Ihr Plan sei es, die Umsiedlung im Mai oder Juni abzuschließen, dies hänge aber von der Entwicklung in den Mitgliedstaaten ab. Johansson drang zugleich auf weitere Umverteilungsaktionen. Es gebe in den Flüchtlingslagern auf den griechischen Inseln neben den unbegleiteten minderjährigen Flüchtlingen weitere gefährdete Gruppen.

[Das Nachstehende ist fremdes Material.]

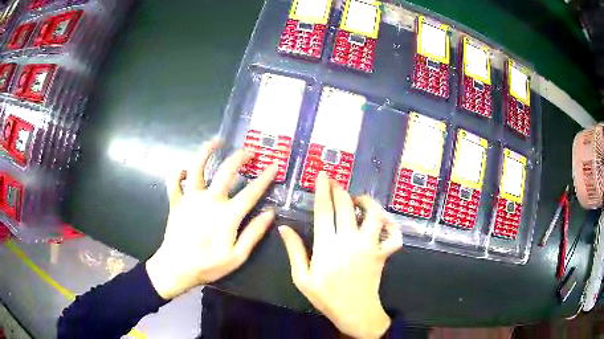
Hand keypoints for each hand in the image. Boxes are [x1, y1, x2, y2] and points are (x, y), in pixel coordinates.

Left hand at [146, 141, 277, 299]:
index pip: (251, 192)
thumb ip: (254, 233)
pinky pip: (175, 181)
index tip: (274, 164)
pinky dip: (179, 172)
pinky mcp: (176, 201)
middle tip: (249, 151)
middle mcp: (209, 200)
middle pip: (226, 171)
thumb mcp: (237, 256)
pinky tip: (185, 169)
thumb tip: (270, 213)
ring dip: (206, 151)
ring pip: (197, 167)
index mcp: (227, 215)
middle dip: (240, 157)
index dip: (265, 177)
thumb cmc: (208, 265)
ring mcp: (190, 198)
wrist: (176, 268)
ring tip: (216, 141)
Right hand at [279, 172, 402, 337]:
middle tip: (335, 183)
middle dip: (340, 190)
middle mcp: (350, 242)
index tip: (322, 175)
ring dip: (368, 202)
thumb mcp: (302, 278)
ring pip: (374, 216)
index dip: (323, 191)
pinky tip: (383, 222)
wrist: (355, 313)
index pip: (324, 212)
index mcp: (327, 248)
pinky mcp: (383, 254)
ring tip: (359, 200)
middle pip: (347, 207)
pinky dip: (392, 226)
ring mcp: (370, 247)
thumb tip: (283, 228)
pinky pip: (394, 236)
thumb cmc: (326, 297)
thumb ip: (294, 251)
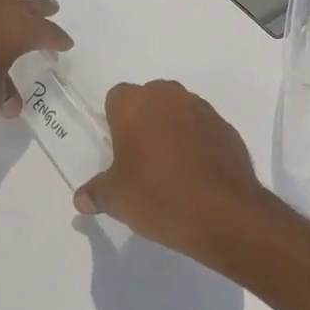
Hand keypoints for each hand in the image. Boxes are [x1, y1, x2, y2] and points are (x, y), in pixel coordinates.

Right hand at [73, 80, 269, 261]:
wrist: (224, 213)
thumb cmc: (158, 196)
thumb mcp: (116, 199)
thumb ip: (96, 192)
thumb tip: (82, 198)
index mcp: (135, 104)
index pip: (116, 98)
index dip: (114, 121)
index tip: (117, 149)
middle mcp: (169, 97)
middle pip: (150, 99)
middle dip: (144, 120)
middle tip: (141, 158)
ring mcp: (202, 110)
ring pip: (179, 111)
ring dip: (173, 129)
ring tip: (170, 168)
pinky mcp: (227, 129)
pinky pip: (204, 129)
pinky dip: (198, 143)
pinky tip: (196, 174)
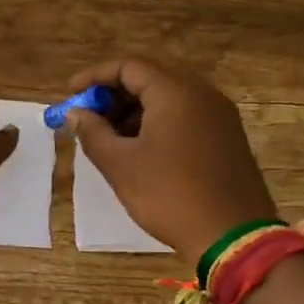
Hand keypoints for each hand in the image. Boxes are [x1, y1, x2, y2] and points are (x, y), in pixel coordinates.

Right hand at [62, 57, 276, 266]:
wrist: (232, 237)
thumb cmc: (169, 195)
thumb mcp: (120, 165)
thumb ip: (92, 132)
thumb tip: (76, 113)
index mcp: (175, 93)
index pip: (129, 66)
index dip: (95, 76)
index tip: (70, 94)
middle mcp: (202, 94)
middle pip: (150, 79)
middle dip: (113, 95)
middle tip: (87, 118)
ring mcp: (219, 116)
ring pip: (168, 99)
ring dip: (134, 111)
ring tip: (109, 139)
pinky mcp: (227, 138)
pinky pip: (185, 117)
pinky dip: (157, 123)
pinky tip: (140, 151)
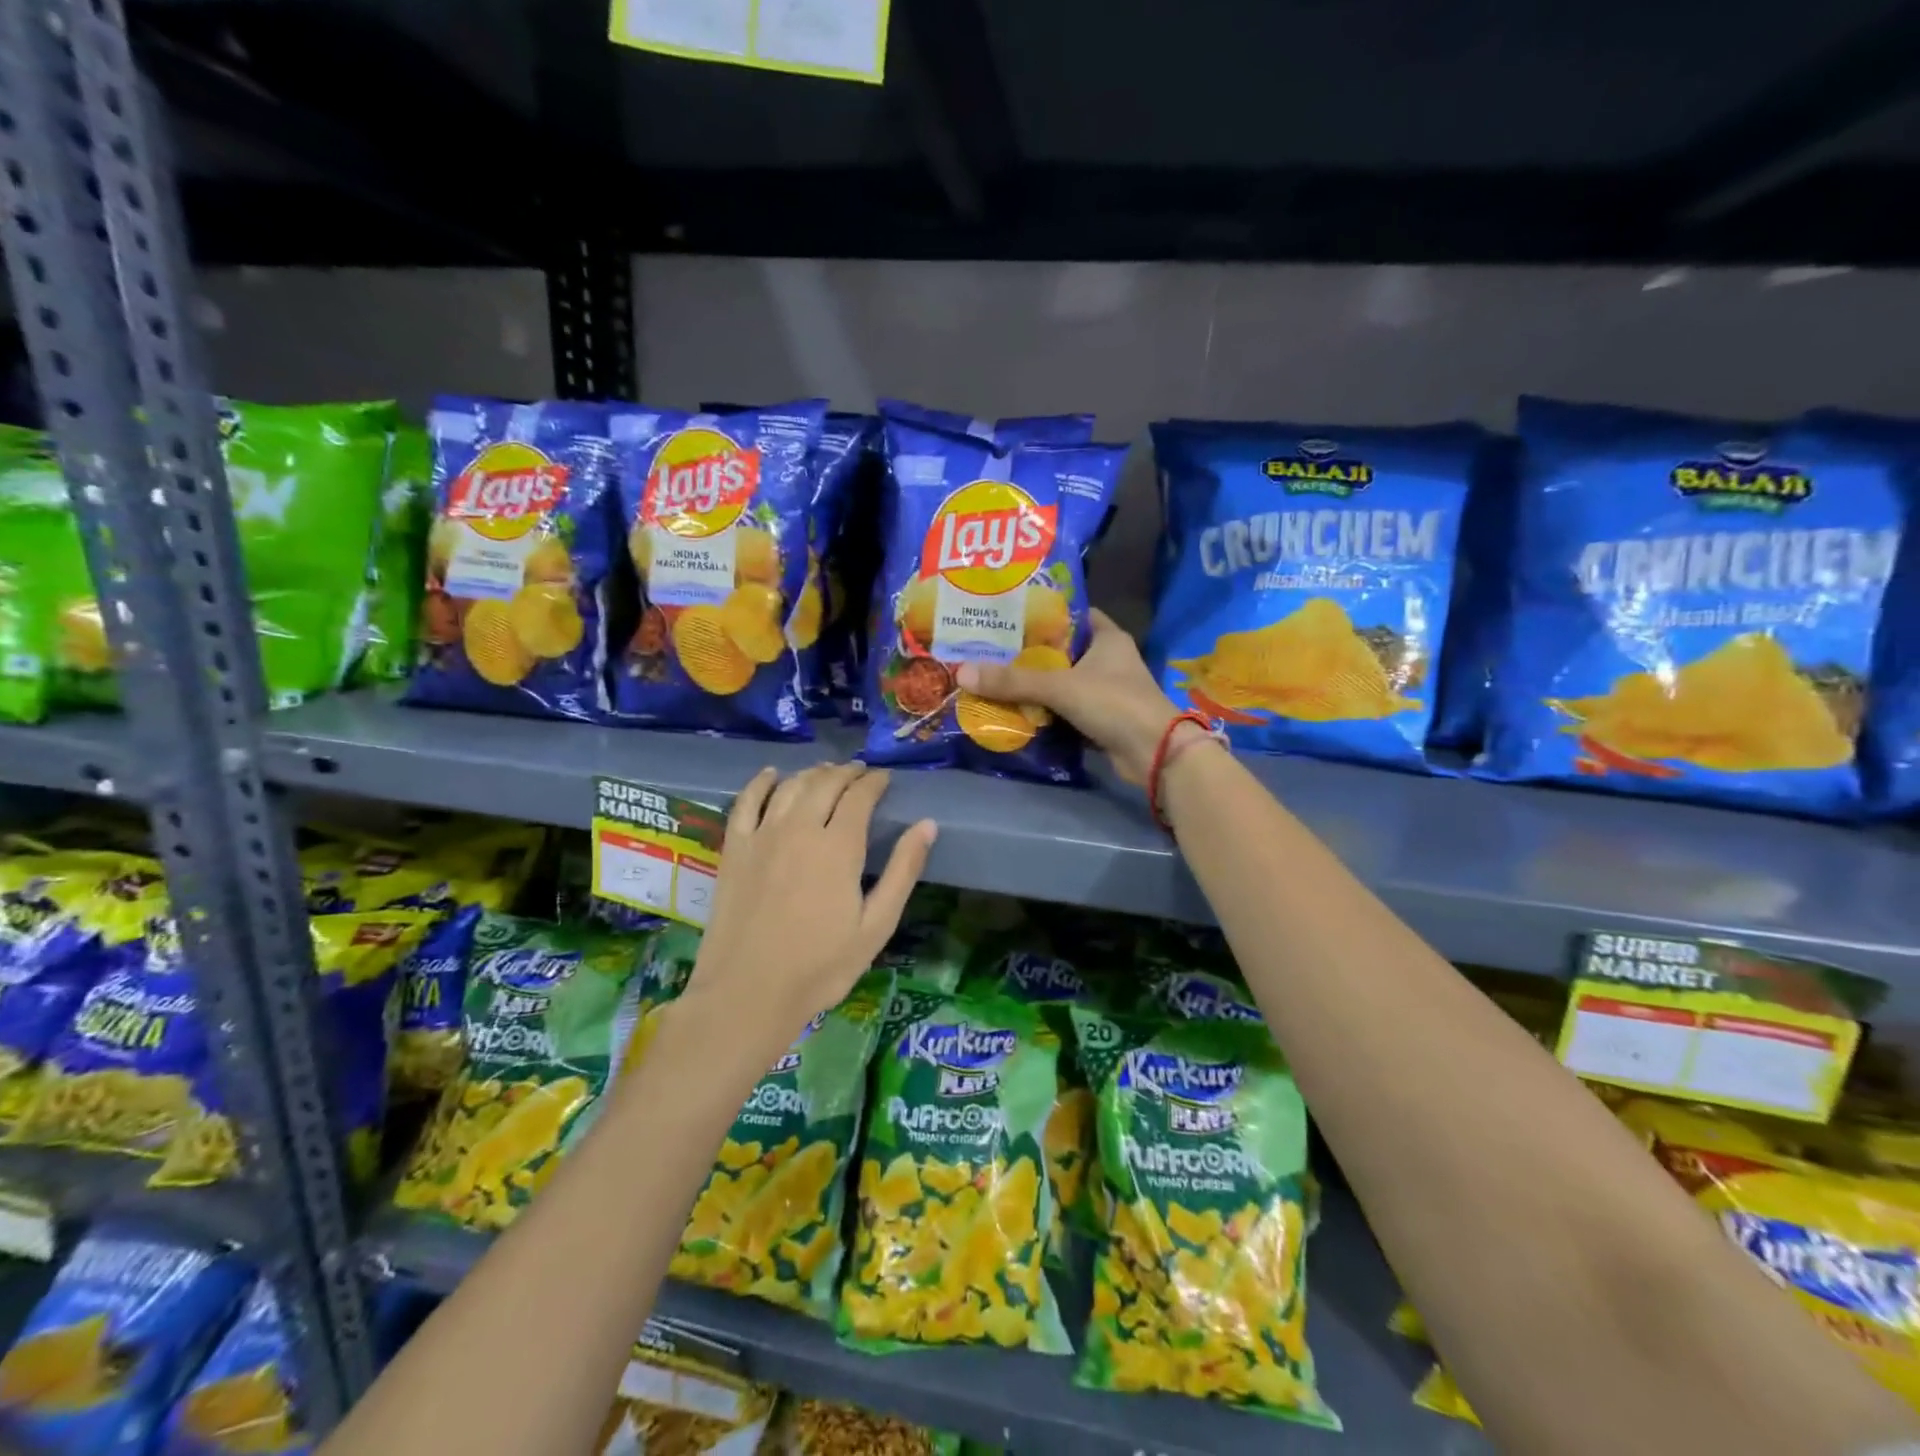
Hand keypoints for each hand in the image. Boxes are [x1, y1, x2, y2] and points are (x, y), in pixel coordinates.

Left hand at [682, 764, 935, 1058]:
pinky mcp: (734, 849)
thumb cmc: (820, 967)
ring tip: (826, 772)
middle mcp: (800, 829)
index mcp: (839, 847)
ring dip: (812, 773)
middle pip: (825, 784)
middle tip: (860, 772)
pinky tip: (771, 775)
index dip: (874, 782)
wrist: (747, 993)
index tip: (884, 778)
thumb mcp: (876, 926)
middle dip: (846, 773)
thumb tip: (927, 825)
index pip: (859, 796)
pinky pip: (745, 802)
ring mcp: (762, 836)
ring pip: (790, 786)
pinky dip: (760, 782)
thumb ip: (903, 871)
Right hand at [956, 609, 1179, 784]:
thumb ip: (1014, 680)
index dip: (1043, 612)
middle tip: (989, 647)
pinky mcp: (1100, 719)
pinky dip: (1044, 711)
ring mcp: (1105, 691)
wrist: (1155, 754)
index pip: (1072, 613)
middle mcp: (1108, 660)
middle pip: (1061, 650)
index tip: (1008, 614)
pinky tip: (1013, 709)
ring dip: (1034, 684)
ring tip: (992, 676)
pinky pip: (1064, 710)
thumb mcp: (1061, 687)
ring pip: (1062, 681)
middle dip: (1029, 652)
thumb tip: (962, 672)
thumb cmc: (1114, 704)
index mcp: (1107, 637)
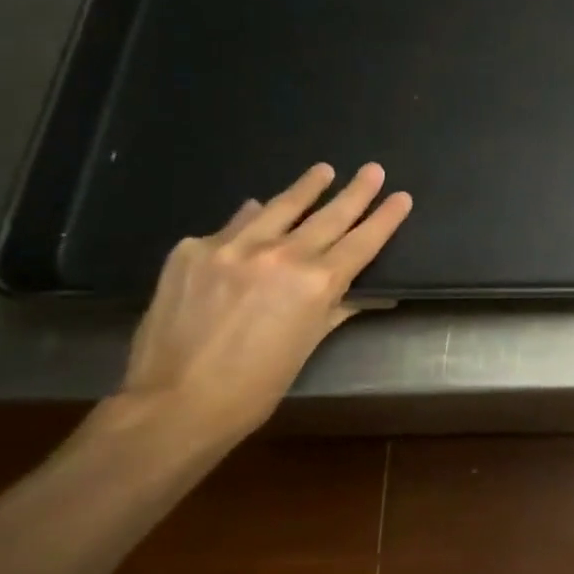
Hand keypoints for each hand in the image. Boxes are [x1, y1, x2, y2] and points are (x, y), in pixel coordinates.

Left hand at [113, 162, 411, 448]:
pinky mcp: (193, 250)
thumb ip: (333, 307)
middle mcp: (280, 255)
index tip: (401, 196)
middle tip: (373, 169)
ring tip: (322, 171)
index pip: (362, 241)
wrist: (172, 404)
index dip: (385, 217)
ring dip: (306, 188)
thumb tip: (356, 288)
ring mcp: (232, 247)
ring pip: (280, 207)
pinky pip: (232, 226)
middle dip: (356, 191)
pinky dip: (250, 219)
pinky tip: (256, 211)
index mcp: (316, 283)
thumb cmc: (254, 387)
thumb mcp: (307, 346)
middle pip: (329, 215)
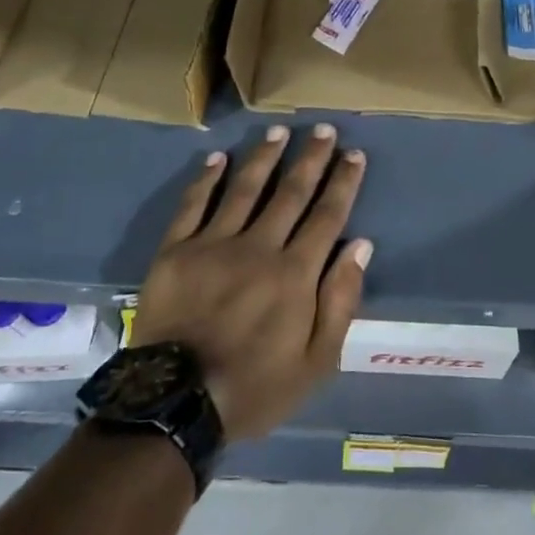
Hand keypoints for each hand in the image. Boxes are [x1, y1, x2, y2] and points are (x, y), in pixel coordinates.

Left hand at [130, 125, 369, 440]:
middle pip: (291, 192)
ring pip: (245, 188)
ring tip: (279, 131)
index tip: (354, 155)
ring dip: (265, 156)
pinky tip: (218, 158)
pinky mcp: (176, 251)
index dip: (343, 182)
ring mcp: (214, 245)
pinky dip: (207, 179)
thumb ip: (341, 301)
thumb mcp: (317, 362)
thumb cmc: (255, 388)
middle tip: (323, 129)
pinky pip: (194, 205)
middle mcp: (259, 247)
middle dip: (311, 158)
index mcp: (295, 273)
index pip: (327, 215)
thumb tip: (360, 246)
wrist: (175, 405)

Besorgt äußerte sich die Kommissarin über die Gefahr einer Ausbreitung des Coronavirus in den Lagern. Die Situation in den Lagern führe für viele Menschen zu inakzeptablen Lebensbedingungen - bereits vor der Coronakrise. Zum Glück gebe es aber in den Lagern bisher keine Coronafälle.

Der deutsche Innenminister Horst Seehofer rief unterdessen die anderen europäischen Staaten auf, ebenfalls unbegleitete minderjährige Flüchtlinge in ihre Länder auszufliegen. „Deutschland hält Wort und zeigt Solidarität“, sagte er der Zeitung „Bild am Sonntag“. Er gehe davon aus, „dass unsere europäischen Partner damit beginnen, ihre Zusagen nun ebenfalls sobald wie möglich umzusetzen“.